50 gallon tank, dimensions: 36x18x18. 

Eheim 2026 Pro II looks really nice to me. I'd like an adjustable flow rate, and easy to prime. It is a little pricey, though! Any feedback? Any other recommendation along the eheim line? I assume all eheims have spray bars, correct? 

I am trying to convince myself it's worth the money differential between an eheim and an xp2. I have an xp1 which I've been happy with. It's not going to go where it has to be totally quiet.


----------



## LuvRainbows (Jan 24, 2005)

*Eheim*

I have the Eheim 2128 Professionel II Thermofilter - I absolutely love it! Mine does not have an adjustable flow rate but does have the easy prime. The model I have is so quiet that I don't even know it's running.


----------



## dmartin72 (Oct 9, 2004)

I have the 2128 Professional II Thermofilter as well and give it a healthy thumbs up. The quality is top notch and it's super quiet. I love the fact that there is no heater in the aquarium!



LuvRainbows said:


> I have the Eheim 2128 Professionel II Thermofilter - I absolutely love it! Mine does not have an adjustable flow rate but does have the easy prime. The model I have is so quiet that I don't even know it's running.


----------



## david lim (Mar 30, 2004)

I've used the 2028 for a 75 gallon, and it's a great filter. However, I think the self priming and flow measure is a little overrated. The nicest feature IMO is the media baskets. With that being said I definately prefer the classics. I'm running a 2213 on a 29g, 2215 on a 65g, and a 2217 on a 58g. Flow rate can be adjusted with the shut-off valves. Make sure to invest in the filter that will last you. My 2215 is close to 10 years old now and I've never had a maintenance issue. 

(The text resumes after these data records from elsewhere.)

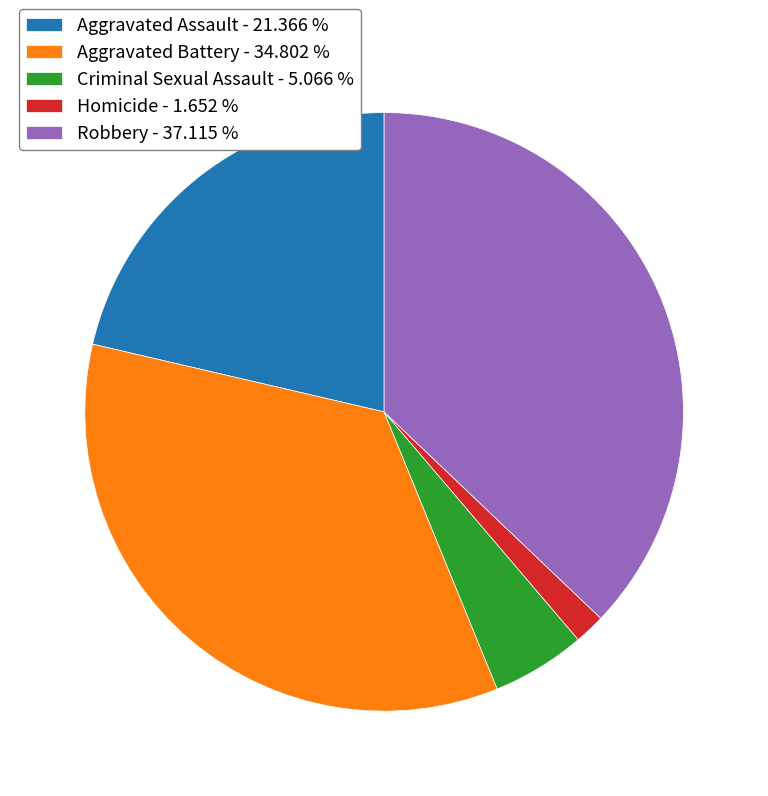

What is the ratio of the value at Criminal Sexual Assault to the value at Aggravated Battery?

0.1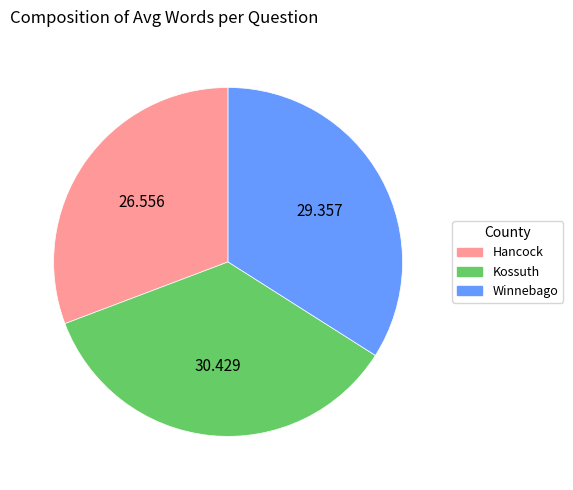

Which has a higher value, Kossuth or Hancock?

Kossuth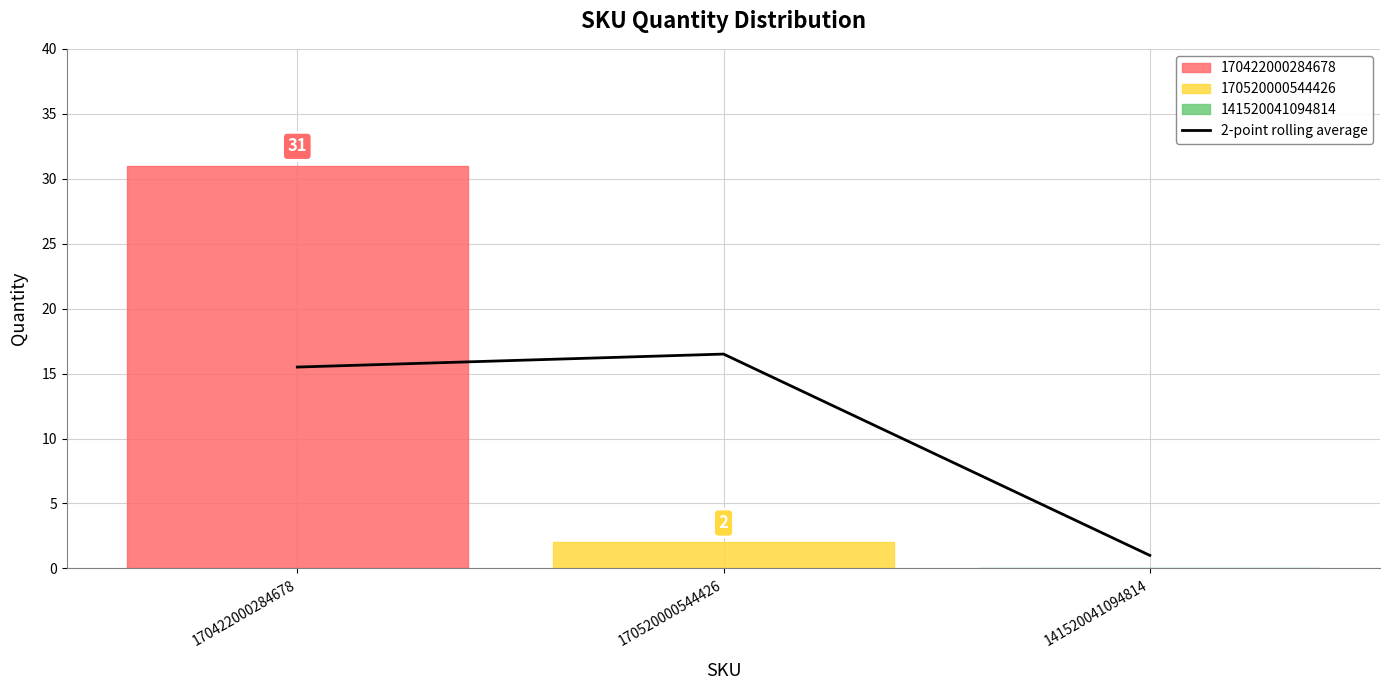

What is the ratio of the value at 170520000544426 to the value at 141520041094814?

16.5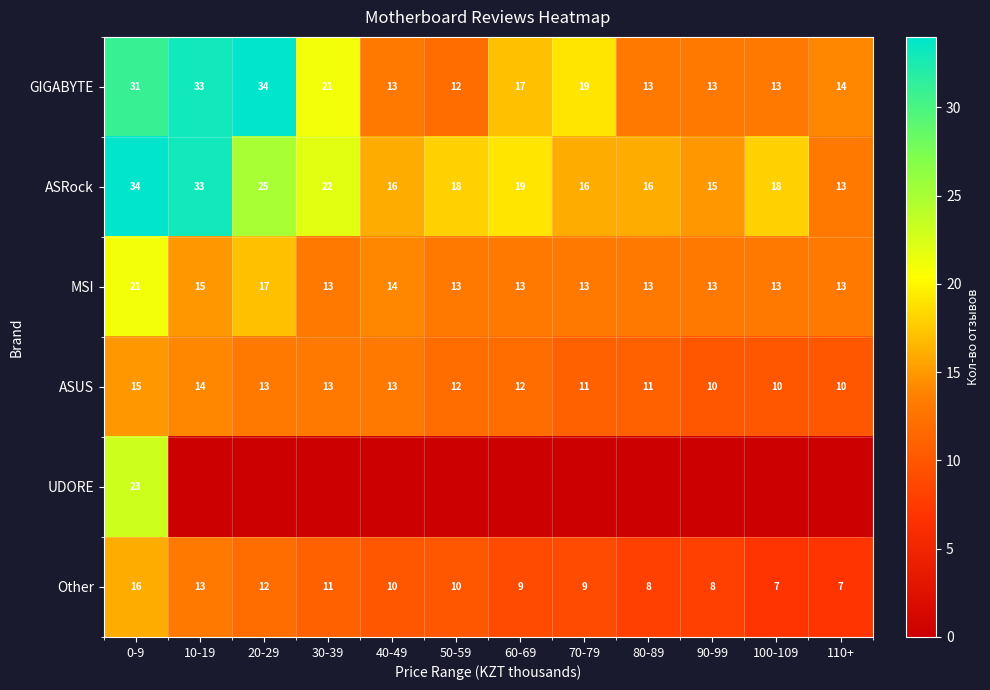

What is the difference between the maximum and minimum values in the ASUS series?

5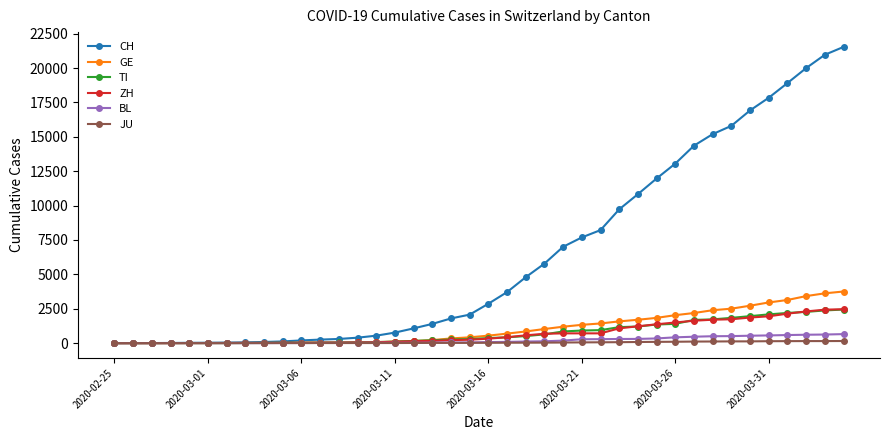

Which series has the largest total across all categories?

CH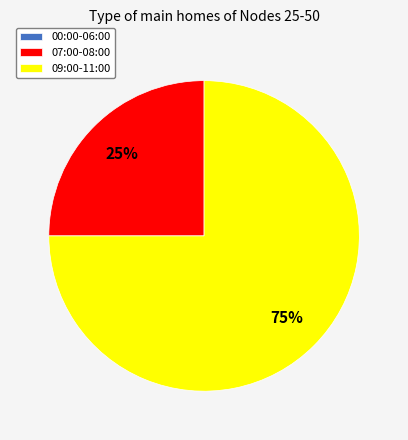

Is there a majority slice in this chart?

Yes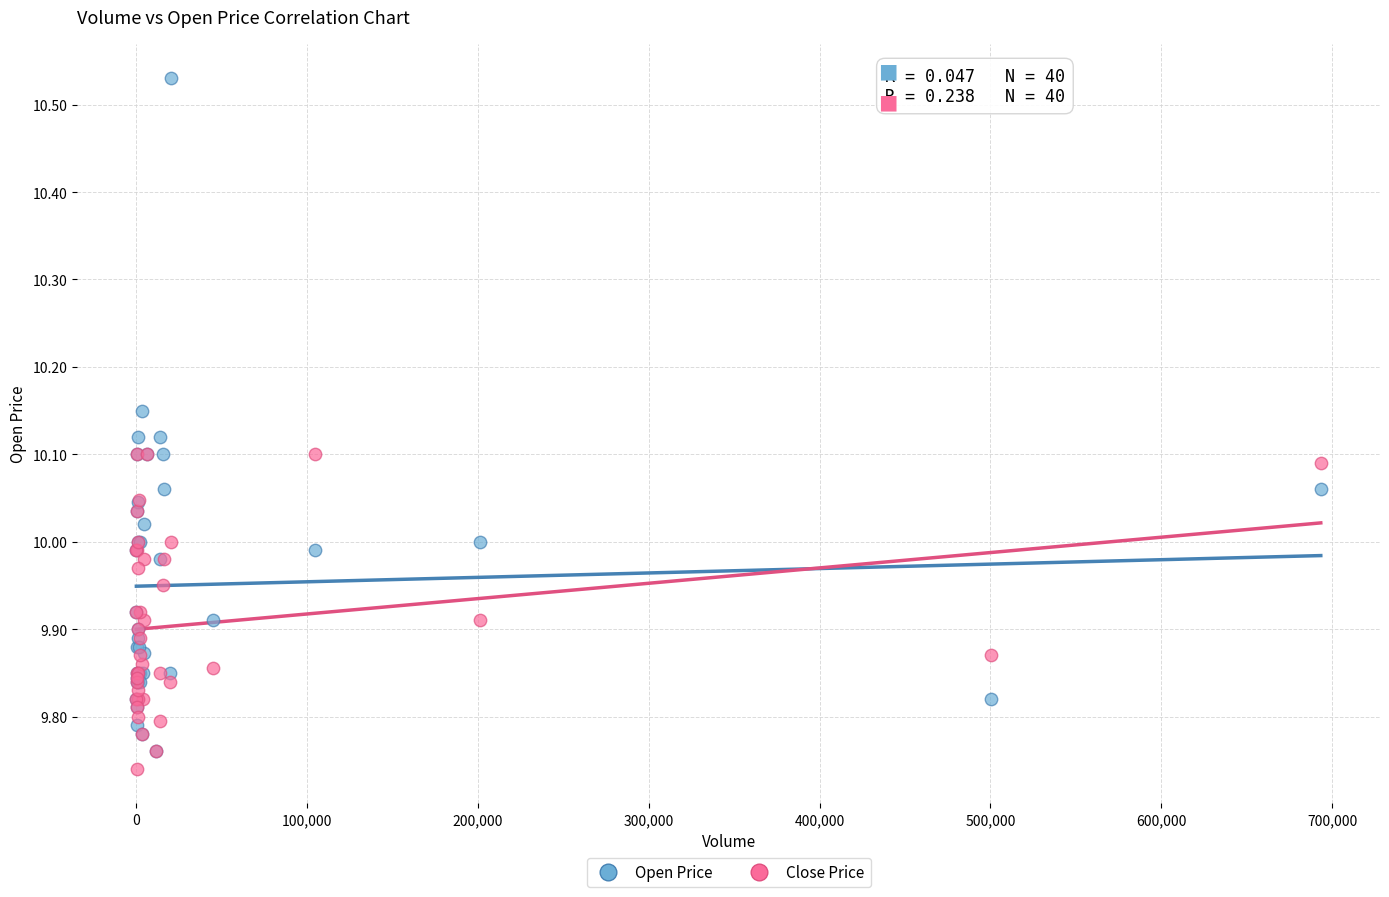

What are all the series names shown in the legend?

Open Price, Close Price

However, I've heard nothing but great things about the filstars too.


----------



## gnatster (Mar 6, 2004)

I've added the Eheim Canisters to the APC Reviews section broken down by family type. Please visit the APC Reviews and add your reviews. The more we all do this the better the section will become for all. As always, feel free to PM me with products you want to see added. 

Thanks


----------



## JanS (Apr 14, 2004)

I run a 2217 on my 55 gallon and the 2028 on my 125. They are both great filters, and the only edge the 2028 has is the media baskets which make it much easier for cleaning.


----------